白水仙は頭を垂れて。

 新学期の諸行事を終え、用務員さんが手入れした水仙が最後の輝きを魅せる頃、僕は日直の仕事終わりとして、日誌を出しに職員室へと向かう。

 授業の始まった学校はまだどこか浮ついた空気を纏っていて――そんな空気がどうしても苦手で――さっさと帰ってしまおうと思ったが、担任の思い付きで始まった日誌の自己紹介がどうしても埋まらず遅くなってしまった。

 重くなったランドセルを背負い、少し重い日誌を抱きかかえて階段を降りる。

 時たますれ違う生徒たちは学友と忙しなく何かを笑い合い、クスクスと小声で囁きあっている。一人それを交わしながら階段を下りて職員室をノックしようと手を掲げるが、目前でガラガラと扉が開き――

「――あら、ごめんなさい。入るところだったかしら」

 ――僕は眼を奪われた。

 暗い朱漆あかうるしを垂らしたようなあでやかで透き通った朱茶あかちゃ色の髪をつらつらとたなびかせ、真っ白く大きな襟にしな垂れる。どこまでも愛らしい笑みをはべらせて薄氷の様な視線が僕を射抜く。

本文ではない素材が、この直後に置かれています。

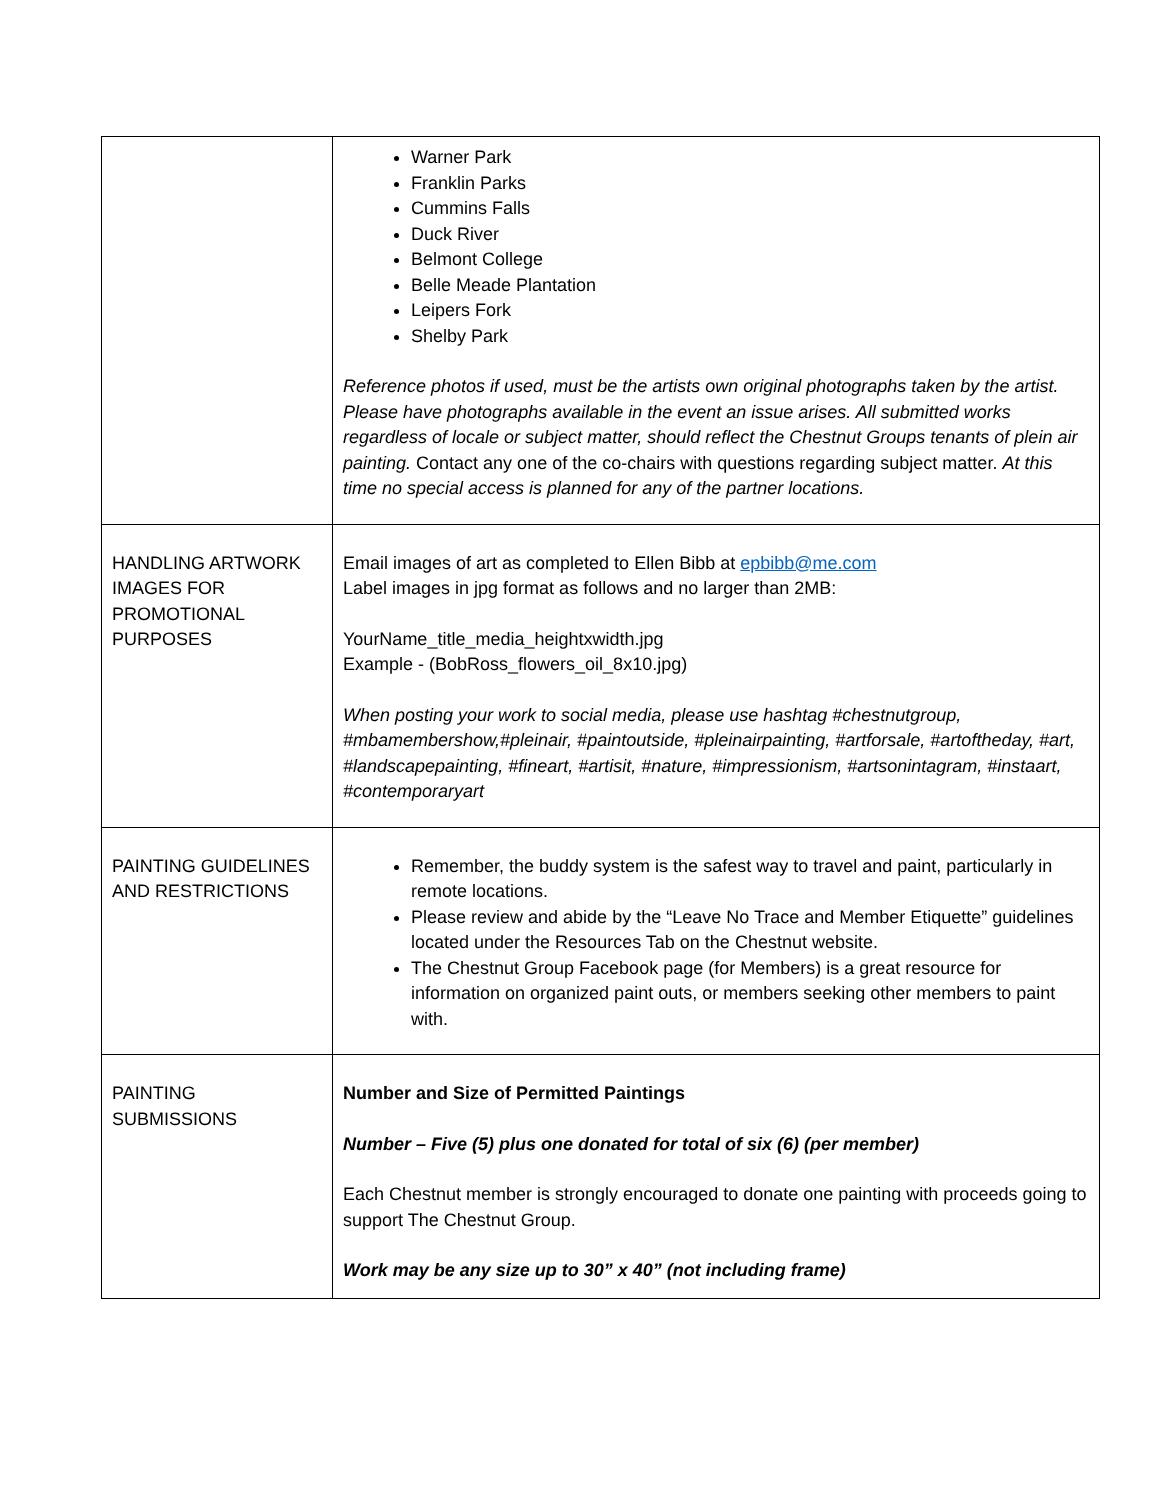| | Warner Park Franklin Parks Cummins Falls Duck River Belmont College Belle Meade Plantation Leipers Fork Shelby Park Reference photos if used, must be the artists own original photographs taken by the artist. Please have photographs available in the event an issue arises. All submitted works regardless of locale or subject matter, should reflect the Chestnut Groups tenants of plein air painting. Contact any one of the co-chairs with questions regarding subject matter. At this time no special access is planned for any of the partner locations. |
| HANDLING ARTWORK IMAGES FOR PROMOTIONAL PURPOSES | Email images of art as completed to Ellen Bibb at epbibb@me.com Label images in jpg format as follows and no larger than 2MB: YourName_title_media_heightxwidth.jpg Example - (BobRoss_flowers_oil_8x10.jpg) When posting your work to social media, please use hashtag #chestnutgroup, #mbamembershow,#pleinair, #paintoutside, #pleinairpainting, #artforsale, #artoftheday, #art, #landscapepainting, #fineart, #artisit, #nature, #impressionism, #artsonintagram, #instaart, #contemporaryart |
| PAINTING GUIDELINES AND RESTRICTIONS | Remember, the buddy system is the safest way to travel and paint, particularly in remote locations. Please review and abide by the “Leave No Trace and Member Etiquette” guidelines located under the Resources Tab on the Chestnut website. The Chestnut Group Facebook page (for Members) is a great resource for information on organized paint outs, or members seeking other members to paint with. |
| PAINTING SUBMISSIONS | Number and Size of Permitted Paintings Number – Five (5) plus one donated for total of six (6) (per member) Each Chestnut member is strongly encouraged to donate one painting with proceeds going to support The Chestnut Group. Work may be any size up to 30” x 40” (not including frame) |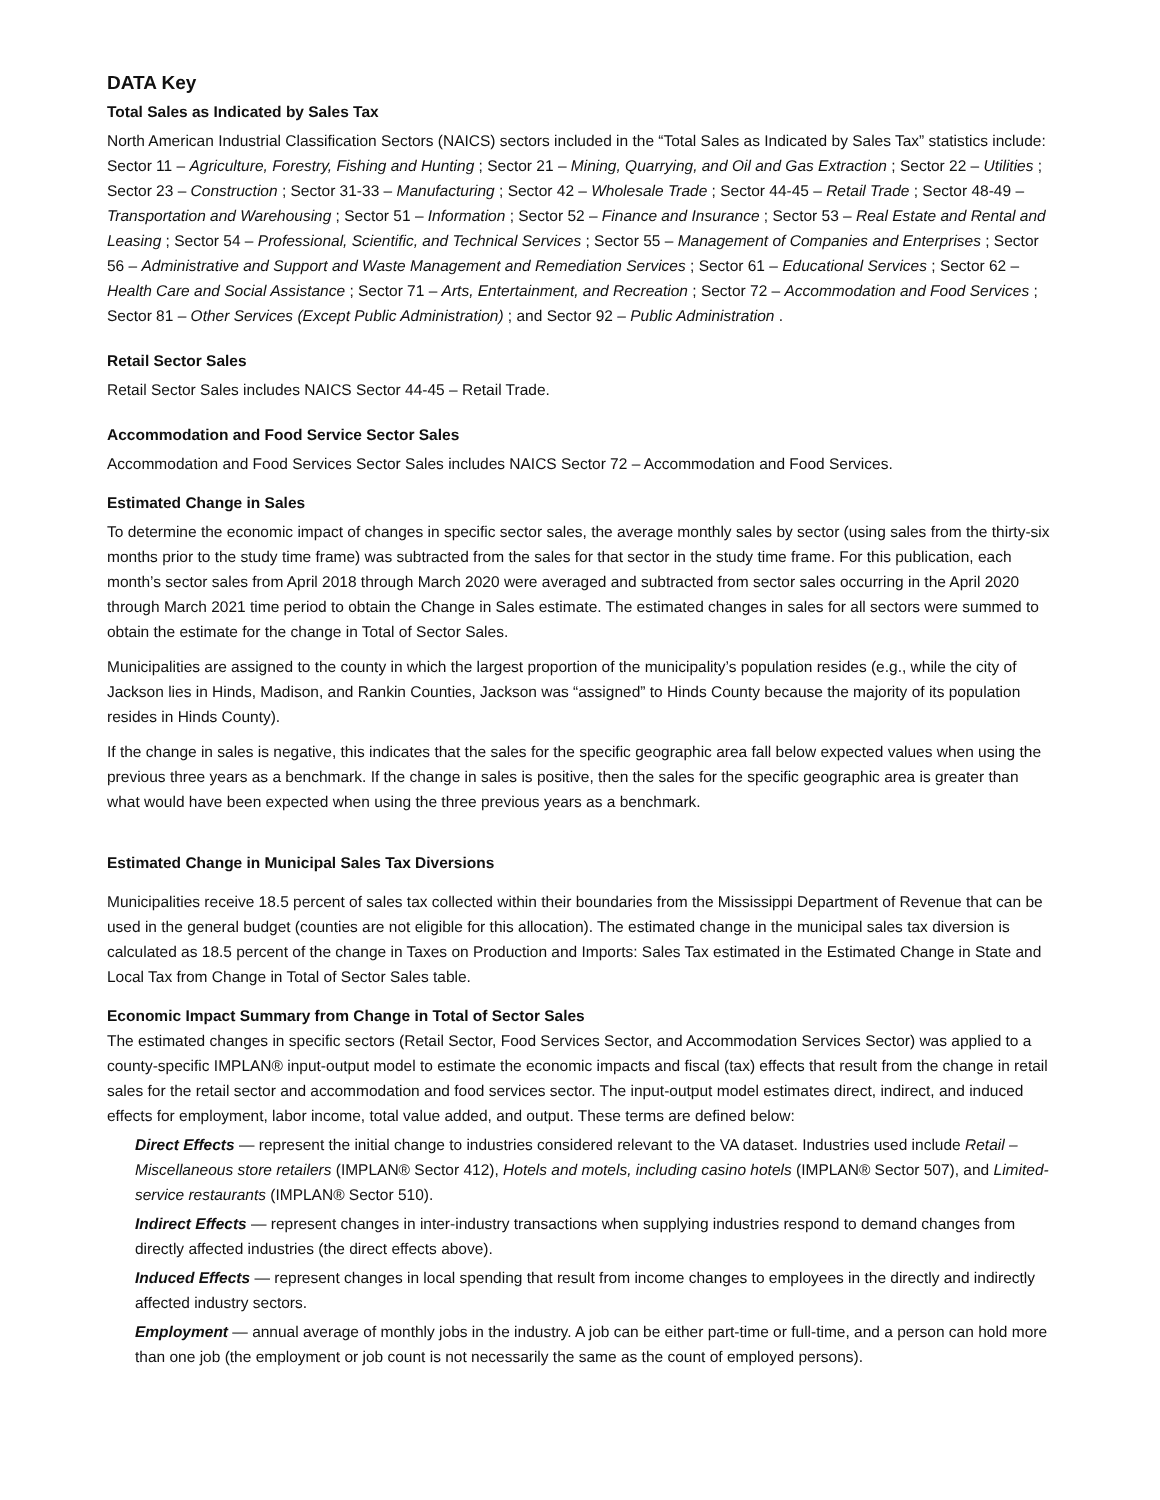DATA Key
Total Sales as Indicated by Sales Tax
North American Industrial Classification Sectors (NAICS) sectors included in the “Total Sales as Indicated by Sales Tax” statistics include: Sector 11 – Agriculture, Forestry, Fishing and Hunting ; Sector 21 – Mining, Quarrying, and Oil and Gas Extraction ; Sector 22 – Utilities ; Sector 23 – Construction ; Sector 31-33 – Manufacturing ; Sector 42 – Wholesale Trade ; Sector 44-45 – Retail Trade ; Sector 48-49 – Transportation and Warehousing ; Sector 51 – Information ; Sector 52 – Finance and Insurance ; Sector 53 – Real Estate and Rental and Leasing ; Sector 54 – Professional, Scientific, and Technical Services ; Sector 55 – Management of Companies and Enterprises ; Sector 56 – Administrative and Support and Waste Management and Remediation Services ; Sector 61 – Educational Services ; Sector 62 – Health Care and Social Assistance ; Sector 71 – Arts, Entertainment, and Recreation ; Sector 72 – Accommodation and Food Services ; Sector 81 – Other Services (Except Public Administration) ; and Sector 92 – Public Administration .
Retail Sector Sales
Retail Sector Sales includes NAICS Sector 44-45 – Retail Trade.
Accommodation and Food Service Sector Sales
Accommodation and Food Services Sector Sales includes NAICS Sector 72 – Accommodation and Food Services.
Estimated Change in Sales
To determine the economic impact of changes in specific sector sales, the average monthly sales by sector (using sales from the thirty-six months prior to the study time frame) was subtracted from the sales for that sector in the study time frame. For this publication, each month’s sector sales from April 2018 through March 2020 were averaged and subtracted from sector sales occurring in the April 2020 through March 2021 time period to obtain the Change in Sales estimate. The estimated changes in sales for all sectors were summed to obtain the estimate for the change in Total of Sector Sales.
Municipalities are assigned to the county in which the largest proportion of the municipality’s population resides (e.g., while the city of Jackson lies in Hinds, Madison, and Rankin Counties, Jackson was “assigned” to Hinds County because the majority of its population resides in Hinds County).
If the change in sales is negative, this indicates that the sales for the specific geographic area fall below expected values when using the previous three years as a benchmark. If the change in sales is positive, then the sales for the specific geographic area is greater than what would have been expected when using the three previous years as a benchmark.
Estimated Change in Municipal Sales Tax Diversions
Municipalities receive 18.5 percent of sales tax collected within their boundaries from the Mississippi Department of Revenue that can be used in the general budget (counties are not eligible for this allocation). The estimated change in the municipal sales tax diversion is calculated as 18.5 percent of the change in Taxes on Production and Imports: Sales Tax estimated in the Estimated Change in State and Local Tax from Change in Total of Sector Sales table.
Economic Impact Summary from Change in Total of Sector Sales
The estimated changes in specific sectors (Retail Sector, Food Services Sector, and Accommodation Services Sector) was applied to a county-specific IMPLAN® input-output model to estimate the economic impacts and fiscal (tax) effects that result from the change in retail sales for the retail sector and accommodation and food services sector. The input-output model estimates direct, indirect, and induced effects for employment, labor income, total value added, and output. These terms are defined below:
Direct Effects — represent the initial change to industries considered relevant to the VA dataset. Industries used include Retail – Miscellaneous store retailers (IMPLAN® Sector 412), Hotels and motels, including casino hotels (IMPLAN® Sector 507), and Limited-service restaurants (IMPLAN® Sector 510).
Indirect Effects — represent changes in inter-industry transactions when supplying industries respond to demand changes from directly affected industries (the direct effects above).
Induced Effects — represent changes in local spending that result from income changes to employees in the directly and indirectly affected industry sectors.
Employment — annual average of monthly jobs in the industry. A job can be either part-time or full-time, and a person can hold more than one job (the employment or job count is not necessarily the same as the count of employed persons).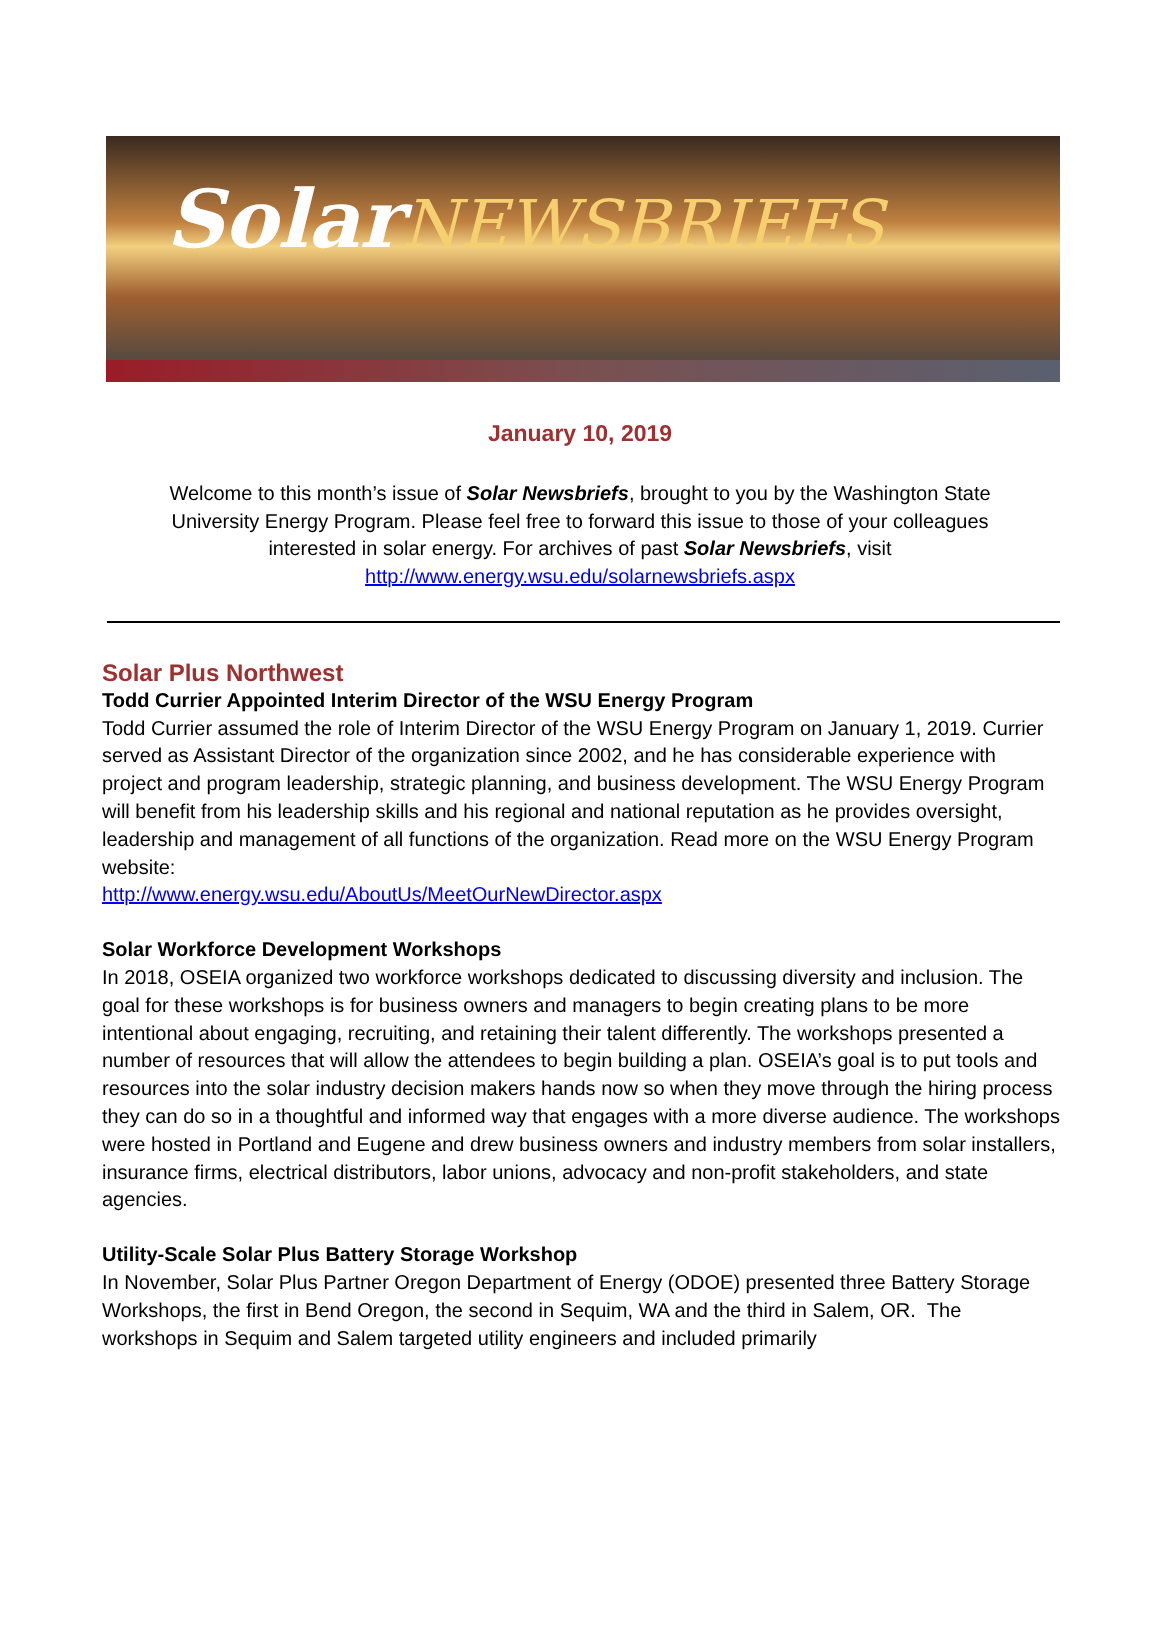SolarNEWSBRIEFS
January 10, 2019
Welcome to this month’s issue of Solar Newsbriefs, brought to you by the Washington State University Energy Program. Please feel free to forward this issue to those of your colleagues interested in solar energy. For archives of past Solar Newsbriefs, visit http://www.energy.wsu.edu/solarnewsbriefs.aspx
Solar Plus Northwest
Todd Currier Appointed Interim Director of the WSU Energy Program
Todd Currier assumed the role of Interim Director of the WSU Energy Program on January 1, 2019. Currier served as Assistant Director of the organization since 2002, and he has considerable experience with project and program leadership, strategic planning, and business development. The WSU Energy Program will benefit from his leadership skills and his regional and national reputation as he provides oversight, leadership and management of all functions of the organization. Read more on the WSU Energy Program website:
http://www.energy.wsu.edu/AboutUs/MeetOurNewDirector.aspx
Solar Workforce Development Workshops
In 2018, OSEIA organized two workforce workshops dedicated to discussing diversity and inclusion. The goal for these workshops is for business owners and managers to begin creating plans to be more intentional about engaging, recruiting, and retaining their talent differently. The workshops presented a number of resources that will allow the attendees to begin building a plan. OSEIA’s goal is to put tools and resources into the solar industry decision makers hands now so when they move through the hiring process they can do so in a thoughtful and informed way that engages with a more diverse audience. The workshops were hosted in Portland and Eugene and drew business owners and industry members from solar installers, insurance firms, electrical distributors, labor unions, advocacy and non-profit stakeholders, and state agencies.
Utility-Scale Solar Plus Battery Storage Workshop
In November, Solar Plus Partner Oregon Department of Energy (ODOE) presented three Battery Storage Workshops, the first in Bend Oregon, the second in Sequim, WA and the third in Salem, OR. The workshops in Sequim and Salem targeted utility engineers and included primarily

 あっあと小さく吃音を漏らす僕の中に、彼女の視線が滑り込んでいく。

「――どうしたの? 大丈夫?」

 どこまでも見透かされたような笑みで心配そうに僕の頬を撫でる。何かわからない感覚が僕を侵し満たしていく。

「……あッ、あのっ、僕は――」

 辛うじて絞り出た声はそれ以上続かず、クスクスと小さく笑う彼女の声がジンジンとお腹の下へと落ちていった。


 彼女に絡め捕られその場で惚けていたが、彼女の視線が僕から外れたことで現実に戻る。

(そういえば日誌を渡しに来たんだった)

 職員室に来た理由を思い出し視線を彼女から外す。と、彼女が見つめる先に担任の姿があった。どうやら彼女も担任に用があったらしい。

 担任は彼女と二言三言交わすと僕に気付いたらしく、僕から日誌を受け取ってニカッと笑い、僕の頭をくしゃくしゃと撫でる。ゴツゴツとした手で撫でられるのが少し怖くて、目を閉じてやり過ごす。

 それから担任に挨拶をしてそそくさとその場を後にする。

「――また明日ね」

 後ろで、誰かがそんなことを言っていた気がした。